In sequence modeling you have a sequence of inputs u(t), where t can be discrete integer time steps, or continuous real time (where the actual data is sampled at a sample rate dt). Sequences can be words in a document, audio recordings, images flattened to one dimension, proteins, video frames in a video game. The goal of sequence modeling is to take this sequence u and output another sequence of the same length. The simplest sequence modeling task is autoregressive modeling, where you just try to predict u(t+1) from u(0),...,u(t). Other sequence tasks are to predict a summary of the sequence u. For example, one might predict from a IMBD movie review what the star rating would be. Now, roughly, there are three methods of using neural networks to work with sequence data:

• If you are modeling language (autoregressively) or playing a video game, your are computing some output y(t-1) from the partial sequence u(0),...,u(t-1) and then using that y(t-1) to compute the next element u(t) of your sequence (which is then fed back into the next step of your model). Recurrent neural networks (RNNs), including LSTMs and GRUs, compute one step at a time, where they keep track of a hidden internal state summarizing what has happened before in the sequence. The problem is that the information in this hidden state tends to be forgotten over time (the vanishing gradient problem). Encoder transformers, like the GPT models, keep around the whole initial sequence and directly use u(0),...,u(t-1) to compute y(t-1). This is quadratic in the length of the sequence and can make it difficult to handle long sequences.
• If one has the whole sequence at once, then there are more efficient techniques to compute over the sequence. For example, convolutional neural networks (CNNs) and Decoder Transformers do this. CNNs however only take into account local information in the sequence and not global information, making it intractable on long sequences if information has to pass from one end to the other. Once again, Transformers can be quite time and memory intensive since, even in this Decoder Transformer setting, they must compare every timestep t1 to every other timestep t2.
• If the time step is (theoretically) continuous, then instead of directly computing an output y(t), you can model y(t) via a differential equation where the derivative y'(t) is computed by the neural network instead of y(t). (Think of a spring-mass system where an external force u(t) is also be applied to the mass, and we are trying to predict the position of the mass.) If we know the differential equation, we can roll-out the sequence as a simulation where we compute the value at regular time steps using the computed derivative.
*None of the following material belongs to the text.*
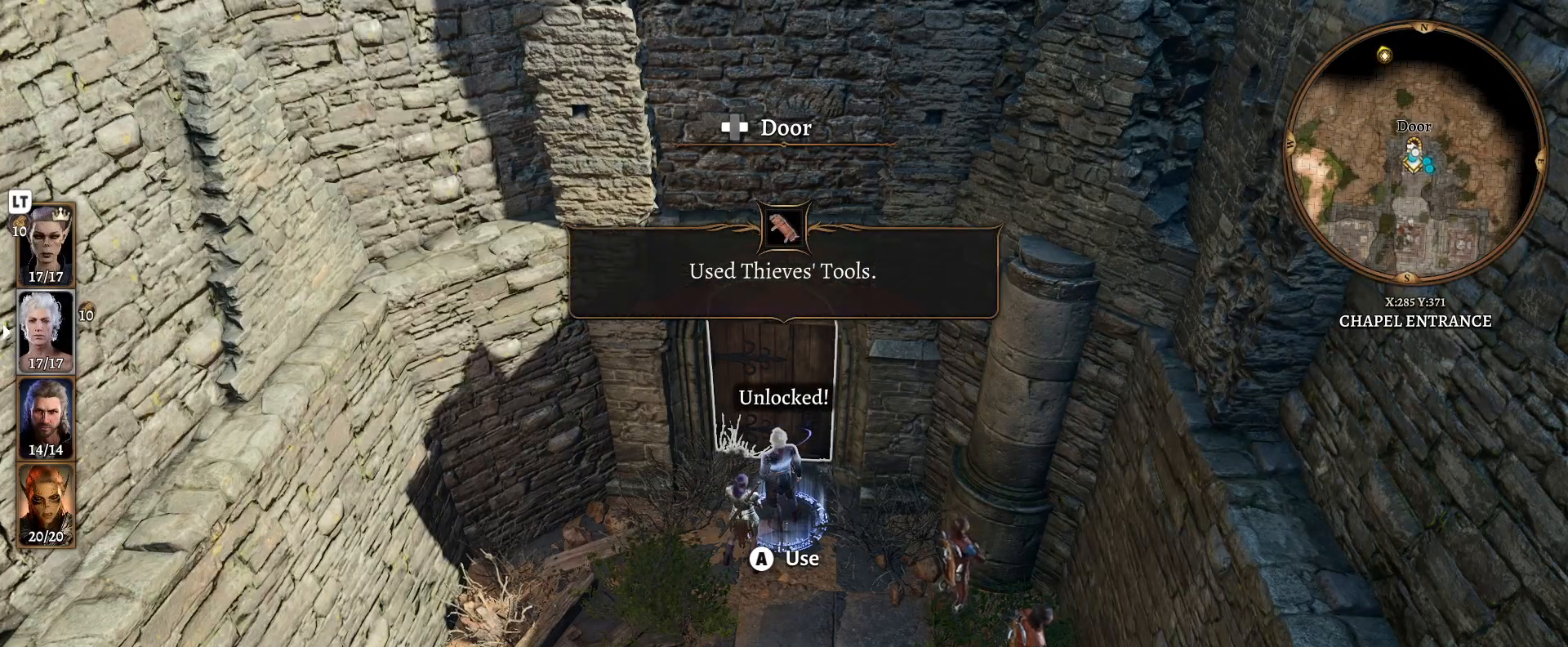
{"buttons": [], "left_stick": "center", "right_stick": "center", "events": [[117, "A", "down"], [200, "A", "up"]]}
#### Jason Rute (Oct 14 2021 at 00:25):

The problem with all of these systems is that they don't handle really long sequences tractably, especially the first two. Every month for the past year or two, there is a new paper trying to come up with a better long-sequence model (usually a variation of the Tranformer).

#### Jason Rute (Oct 14 2021 at 00:25):

Now, let me quickly summarize these three papers:

#### Jason Rute (Oct 14 2021 at 00:26):

The first paper (which has a great blog article by the authors summarizing the paper), rigorously looks at the problem of memorizing a sequence into a fixed sizes N-dimensional vector x. They show that not only is there a rigorous formalism of what it means to memorize the history of a sequence u, but that there is well behaved class of dynamical systems which do this. Basically, there are a family of nice NxN matrices A (called HiPPO matrices) where for a corresponding vector B, the system

x'(t) = Ax(t) + Bu(t)


will memorize the history of a continuous-time u(t) into the state vector x. They show one can drop in this HiPPO matrix (without training it) into an RNN for good results on long range dependency tasks, and that it provides an after-the-fact explanation of how to come up with the gating mechanisms for the LSTM and GRU models.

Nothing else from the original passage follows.